In more recent years a restaurant immediately outside the original township, Stywe Lyne, (Tight Lines in Afrikaans) was a favourite destination for motorbike enthusiasts to gather on Sundays, and show off their bikes. This too has given way to the pressures of upmarket residential development.

==Modern day Kosmos==
The village has only one access road, and perhaps as a result has developed a strong sense of community. The residents fund an illegal security gate which maintains the access gate to 'Kosmos Proper', a reference to that area lying within the boundaries of the original township. The gate is designed to stop the public from accessing Kosmos freely, something that is illegal in South Africa. On the higher slopes of the village there is a Community Centre and Library, on municipal land. Next to it is a Garden Chapel, where non-denominational religious services are conducted regularly by the residents. On the waterfront near the entrance the residents have developed the Kosmos Marina Club. There are Post Boxes but no Post Office, and no shops or other commercial enterprises. Recently a number of Bed and Breakfast establishments have started up, with local accommodation bookings and tourism logistics supported by digital platforms including Visit Hartbees.

Outside Kosmos Proper, on the short road leading to the village, several resort and residential estates have been developed and new ones are being built. One of these has a nine-hole golf course, which skirts the waters of the dam in a challenging manner.

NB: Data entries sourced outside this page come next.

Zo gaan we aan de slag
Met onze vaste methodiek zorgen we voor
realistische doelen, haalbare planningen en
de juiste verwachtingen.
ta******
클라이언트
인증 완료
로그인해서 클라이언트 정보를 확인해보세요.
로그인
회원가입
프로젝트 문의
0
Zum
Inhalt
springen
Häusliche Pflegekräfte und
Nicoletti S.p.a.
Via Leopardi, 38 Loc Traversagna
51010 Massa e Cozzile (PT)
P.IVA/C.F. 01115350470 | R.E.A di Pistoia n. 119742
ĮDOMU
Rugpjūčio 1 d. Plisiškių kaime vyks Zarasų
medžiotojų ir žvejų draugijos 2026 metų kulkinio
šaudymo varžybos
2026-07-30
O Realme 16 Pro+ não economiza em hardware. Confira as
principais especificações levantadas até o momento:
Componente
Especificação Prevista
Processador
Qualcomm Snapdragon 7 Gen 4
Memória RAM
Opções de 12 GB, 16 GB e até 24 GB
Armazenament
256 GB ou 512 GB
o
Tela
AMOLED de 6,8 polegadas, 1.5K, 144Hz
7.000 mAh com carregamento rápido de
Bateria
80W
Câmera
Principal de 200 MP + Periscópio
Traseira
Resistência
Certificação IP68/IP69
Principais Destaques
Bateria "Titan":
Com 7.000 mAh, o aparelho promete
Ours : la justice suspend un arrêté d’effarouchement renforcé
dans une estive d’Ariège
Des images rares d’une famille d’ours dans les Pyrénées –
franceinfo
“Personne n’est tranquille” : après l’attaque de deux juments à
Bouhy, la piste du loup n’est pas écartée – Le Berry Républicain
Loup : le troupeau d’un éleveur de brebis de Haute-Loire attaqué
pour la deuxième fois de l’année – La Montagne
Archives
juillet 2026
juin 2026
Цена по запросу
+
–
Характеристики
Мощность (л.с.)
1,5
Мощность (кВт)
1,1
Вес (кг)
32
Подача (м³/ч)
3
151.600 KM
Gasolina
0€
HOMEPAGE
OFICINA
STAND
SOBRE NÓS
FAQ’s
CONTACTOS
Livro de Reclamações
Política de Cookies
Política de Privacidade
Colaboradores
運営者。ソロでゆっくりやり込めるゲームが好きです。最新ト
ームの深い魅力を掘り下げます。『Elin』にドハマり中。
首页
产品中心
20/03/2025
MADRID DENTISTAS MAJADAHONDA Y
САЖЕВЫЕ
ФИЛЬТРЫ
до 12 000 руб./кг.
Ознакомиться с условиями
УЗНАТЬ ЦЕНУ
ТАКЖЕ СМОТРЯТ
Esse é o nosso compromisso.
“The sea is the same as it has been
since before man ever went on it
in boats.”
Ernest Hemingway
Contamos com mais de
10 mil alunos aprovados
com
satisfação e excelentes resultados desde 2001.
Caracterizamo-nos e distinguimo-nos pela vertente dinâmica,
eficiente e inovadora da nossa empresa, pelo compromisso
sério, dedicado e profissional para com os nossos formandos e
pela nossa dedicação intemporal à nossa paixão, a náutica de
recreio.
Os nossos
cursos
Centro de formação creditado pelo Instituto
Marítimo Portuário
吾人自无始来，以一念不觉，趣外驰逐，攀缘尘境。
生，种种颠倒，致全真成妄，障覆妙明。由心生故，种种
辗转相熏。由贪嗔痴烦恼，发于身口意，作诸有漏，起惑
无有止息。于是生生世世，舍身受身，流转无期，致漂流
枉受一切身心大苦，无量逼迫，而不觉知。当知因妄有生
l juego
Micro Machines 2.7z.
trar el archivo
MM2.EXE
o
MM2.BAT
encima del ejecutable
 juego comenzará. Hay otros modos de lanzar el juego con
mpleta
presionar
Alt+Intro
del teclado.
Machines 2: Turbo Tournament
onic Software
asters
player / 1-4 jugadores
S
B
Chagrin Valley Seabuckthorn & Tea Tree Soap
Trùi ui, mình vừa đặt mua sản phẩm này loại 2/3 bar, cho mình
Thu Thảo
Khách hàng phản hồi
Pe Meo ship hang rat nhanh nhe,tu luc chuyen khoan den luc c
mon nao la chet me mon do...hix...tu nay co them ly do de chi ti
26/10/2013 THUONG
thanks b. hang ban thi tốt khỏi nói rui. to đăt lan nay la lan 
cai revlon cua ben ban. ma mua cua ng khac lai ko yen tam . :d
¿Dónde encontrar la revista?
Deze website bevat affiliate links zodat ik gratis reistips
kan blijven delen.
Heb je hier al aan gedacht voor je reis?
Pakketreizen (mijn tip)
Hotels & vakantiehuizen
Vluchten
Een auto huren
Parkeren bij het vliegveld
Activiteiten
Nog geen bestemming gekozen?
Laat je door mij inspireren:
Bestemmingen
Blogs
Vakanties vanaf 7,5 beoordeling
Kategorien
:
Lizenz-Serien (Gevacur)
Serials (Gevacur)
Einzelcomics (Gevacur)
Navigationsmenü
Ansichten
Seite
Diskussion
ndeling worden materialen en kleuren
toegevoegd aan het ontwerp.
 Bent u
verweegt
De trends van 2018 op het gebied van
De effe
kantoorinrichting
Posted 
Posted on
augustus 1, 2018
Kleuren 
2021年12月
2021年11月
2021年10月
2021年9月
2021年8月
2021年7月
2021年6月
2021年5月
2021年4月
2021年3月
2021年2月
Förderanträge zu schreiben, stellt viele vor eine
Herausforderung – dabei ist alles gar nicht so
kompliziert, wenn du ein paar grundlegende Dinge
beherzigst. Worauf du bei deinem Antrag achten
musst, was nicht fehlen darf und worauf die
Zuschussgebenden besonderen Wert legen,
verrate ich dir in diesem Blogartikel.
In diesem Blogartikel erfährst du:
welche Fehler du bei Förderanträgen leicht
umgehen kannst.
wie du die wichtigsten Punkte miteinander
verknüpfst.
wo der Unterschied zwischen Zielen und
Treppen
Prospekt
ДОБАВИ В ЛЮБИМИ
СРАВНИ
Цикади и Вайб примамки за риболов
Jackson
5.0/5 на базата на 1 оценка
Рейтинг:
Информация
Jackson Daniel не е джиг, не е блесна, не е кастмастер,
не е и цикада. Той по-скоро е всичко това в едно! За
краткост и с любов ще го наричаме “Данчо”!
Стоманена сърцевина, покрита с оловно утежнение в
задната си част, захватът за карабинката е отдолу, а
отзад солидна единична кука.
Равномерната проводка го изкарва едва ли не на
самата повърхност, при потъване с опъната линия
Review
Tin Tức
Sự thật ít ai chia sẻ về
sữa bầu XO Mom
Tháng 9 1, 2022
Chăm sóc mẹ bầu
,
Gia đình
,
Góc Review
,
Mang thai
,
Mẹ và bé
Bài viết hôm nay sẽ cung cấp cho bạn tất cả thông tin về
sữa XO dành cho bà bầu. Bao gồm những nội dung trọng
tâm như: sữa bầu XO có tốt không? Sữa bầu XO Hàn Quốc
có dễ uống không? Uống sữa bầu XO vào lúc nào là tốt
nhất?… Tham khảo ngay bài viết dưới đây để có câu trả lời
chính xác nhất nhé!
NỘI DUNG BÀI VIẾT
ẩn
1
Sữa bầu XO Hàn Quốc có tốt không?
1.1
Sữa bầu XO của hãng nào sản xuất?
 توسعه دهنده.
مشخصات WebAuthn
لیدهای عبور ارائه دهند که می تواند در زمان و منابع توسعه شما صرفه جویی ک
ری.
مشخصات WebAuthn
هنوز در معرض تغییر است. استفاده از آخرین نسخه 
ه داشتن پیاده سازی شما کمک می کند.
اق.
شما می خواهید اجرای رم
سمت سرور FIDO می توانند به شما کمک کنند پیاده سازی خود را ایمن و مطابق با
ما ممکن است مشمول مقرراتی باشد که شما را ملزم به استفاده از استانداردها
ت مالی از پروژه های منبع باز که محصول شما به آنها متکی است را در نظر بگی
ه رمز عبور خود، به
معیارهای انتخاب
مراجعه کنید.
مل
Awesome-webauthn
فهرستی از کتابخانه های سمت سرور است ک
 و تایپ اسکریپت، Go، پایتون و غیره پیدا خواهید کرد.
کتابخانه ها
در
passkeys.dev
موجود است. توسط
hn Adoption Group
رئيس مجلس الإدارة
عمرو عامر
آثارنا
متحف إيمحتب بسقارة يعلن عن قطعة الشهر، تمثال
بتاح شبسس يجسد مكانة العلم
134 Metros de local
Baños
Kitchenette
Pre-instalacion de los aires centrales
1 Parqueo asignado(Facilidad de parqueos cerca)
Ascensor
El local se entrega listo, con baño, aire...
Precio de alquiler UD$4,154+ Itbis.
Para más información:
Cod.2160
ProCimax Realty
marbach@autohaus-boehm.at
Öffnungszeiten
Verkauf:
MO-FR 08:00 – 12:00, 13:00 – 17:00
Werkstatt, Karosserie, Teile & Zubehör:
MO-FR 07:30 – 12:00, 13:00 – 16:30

In amongst these estates lies Orange Farm, an 'informal settlement' (which elsewhere might be termed a 'squatter camp' or 'shanty town'). In these shacks, with no proper supplies of electricity, water or sanitation, live hundreds of people who depend for their meagre livelihood on work as servants and jobs with building and construction companies. Efforts to relocate them to other locations further away with proper amenities have been unsuccessful.

==Geology==
At this point the Magaliesberg range is displaced about 1 kilometre south by faulting and erosion.
Kosmos lies on the south, steep side of the monocline, and at its north eastern end, where the Crocodile River passes through the Dam, the cliffs become too steep to allow buildings or a road.